## [Excerpted passage]
= Beginning of Section =

‘All I want to do is make cool stuff, man!’: the chaotic DIY punk of Jeff Rosenstock
Punk #Punk
Jeff Rosenstock has been tinkering all morning. The punk frontman sits alone in the cluttered makeshift studio in the basement of his Los Angeles home, hunched over his desk in sandals and an obnoxiously bright green tank top, his face glued to his computer monitor. There’s a neon sign on the wall behind him that reads: “It’s 420 Somewhere.” He replays the same 15 seconds of audio over and over, clicking his mouse around to fiddle with various levels and sounds, making imperceptibly tiny tweaks. Hours pass like this. Every once in a while he breaks the silence by grumbling “Fuck” or “Shit” under his breath.
Rosenstock’s new album, Hellmode, will be released in just a few weeks, but right now it’s his day job, scoring the music for the Emmy-nominated animated series Craig of the Creek, that’s keeping him busy. The show is getting adapted into a movie, and a draft is due by the end of the week. He has to hop on a conference call about it in a few minutes and has repeatedly warned that he is at his most stressed. “Fuck,” he mutters again. “Shit.”
None of this makes for a terribly sexy or exciting look at the life of a rock’n’roll singer, but it’s what Rosenstock spends most of his time doing. Longtime fans might be surprised to learn that he’s not skipping work on this sunny July afternoon to get day drunk somewhere. After all, in his 20s, he penned no shortage of party punk anthems with his beloved, now defunct band Bomb the Music Industry!, and the cover of one album featured a close-up photo of a friend shotgunning a beer. For years, fans perceived him as some sort of wild, bong-ripping animal. But although the now 40-year-old Rosenstock cultivates a carefree ragtag image, he backs it up with a tremendous amount of work. Underneath his slacker persona lies the real Jeff Rosenstock: a tireless and meticulous workhorse.
Before Rosenstock relocated to his more spacious Los Angeles home in early 2020, he crammed his quickly growing DIY operation into his tiny Brooklyn apartment, where the living room was encased with tall stacks of shipping boxes for his indie record label, Quote Unquote Records, which distributes releases by his long list of active and retired bands, such as the Arrogant Sons of Bitches, Antarctigo Vespucci and the aforementioned Bomb the Music Industry!. “It was intense but I’m from New York so I was used to the lack of space,” he laughs. “But then I started thinking: ‘Hmm, wouldn’t it be nice to not have to carry 9,000 records down three flights of stairs?’”

= End of Section =

## [Tasks to carry out]
- a) How would you render this sentence from the Jeff Rosenstock profile in Spanish: "Underneath his slacker persona lies the real Jeff Rosenstock: a tireless and meticulous workhorse."?
- b) Could you pick up the Jeff Rosenstock profile after its final sentence and keep it going?

## [Available data]

= Beginning of Section =

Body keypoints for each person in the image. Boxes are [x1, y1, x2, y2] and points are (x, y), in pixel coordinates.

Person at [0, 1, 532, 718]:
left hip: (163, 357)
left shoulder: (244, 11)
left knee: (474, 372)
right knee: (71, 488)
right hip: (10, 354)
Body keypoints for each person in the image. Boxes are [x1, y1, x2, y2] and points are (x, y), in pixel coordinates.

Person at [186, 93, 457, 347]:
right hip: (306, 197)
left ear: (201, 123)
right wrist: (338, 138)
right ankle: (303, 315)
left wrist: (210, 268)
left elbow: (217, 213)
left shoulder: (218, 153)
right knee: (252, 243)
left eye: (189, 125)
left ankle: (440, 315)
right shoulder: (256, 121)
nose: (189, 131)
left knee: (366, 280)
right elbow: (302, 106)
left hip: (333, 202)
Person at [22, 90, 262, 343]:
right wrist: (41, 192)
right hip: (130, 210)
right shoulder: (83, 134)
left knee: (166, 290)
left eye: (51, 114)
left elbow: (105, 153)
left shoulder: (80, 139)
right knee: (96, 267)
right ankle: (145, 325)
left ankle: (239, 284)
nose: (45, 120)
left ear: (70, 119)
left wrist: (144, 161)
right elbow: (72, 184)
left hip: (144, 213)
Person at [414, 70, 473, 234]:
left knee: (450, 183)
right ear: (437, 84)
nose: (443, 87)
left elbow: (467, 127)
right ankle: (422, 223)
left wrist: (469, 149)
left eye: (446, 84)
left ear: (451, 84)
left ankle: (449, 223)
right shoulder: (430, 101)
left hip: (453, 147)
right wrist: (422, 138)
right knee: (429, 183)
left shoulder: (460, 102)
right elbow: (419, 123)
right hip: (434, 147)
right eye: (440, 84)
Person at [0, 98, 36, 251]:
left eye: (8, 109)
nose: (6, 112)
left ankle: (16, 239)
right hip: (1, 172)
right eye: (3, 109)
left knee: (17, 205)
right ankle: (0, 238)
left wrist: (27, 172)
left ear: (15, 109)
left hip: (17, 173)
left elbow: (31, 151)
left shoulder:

= End of Section =

## [Answers below]
- a) Debajo de su personaje de holgazán se esconde el verdadero Jeff Rosenstock: un trabajador incansable y meticuloso.

- b)
“Fuck,” he says again. “Shit.” His computer has crashed for the third time today. This seems like as good a time as any to sneak away for a quick lunch break. Over vegan tacos, Rosenstock tries to field questions about Hellmode, his fifth album as a solo artist, but is clearly distracted by the amount of work that awaits him back home. He typically holes himself up in his studio until 10pm each night, at which point he comes upstairs to be caught up on that day’s list of problems by his wife, Christine, who handles his tour bookings, merch orders and the thousand other tasks that come with being a hands-on musician with a cult following. “It’s a family operation, and none of this would get done without her,” he says. “When I’m being a baby or grumpy or overwhelmed, she knows what has to get done and makes sure it does.” Today’s issue is a looming UPS workers’ strike, which may end up displacing a huge shipment of T-shirts he’s expecting. Rosenstock shrugs. “Hmm,” he finally says. “Sounds bad!”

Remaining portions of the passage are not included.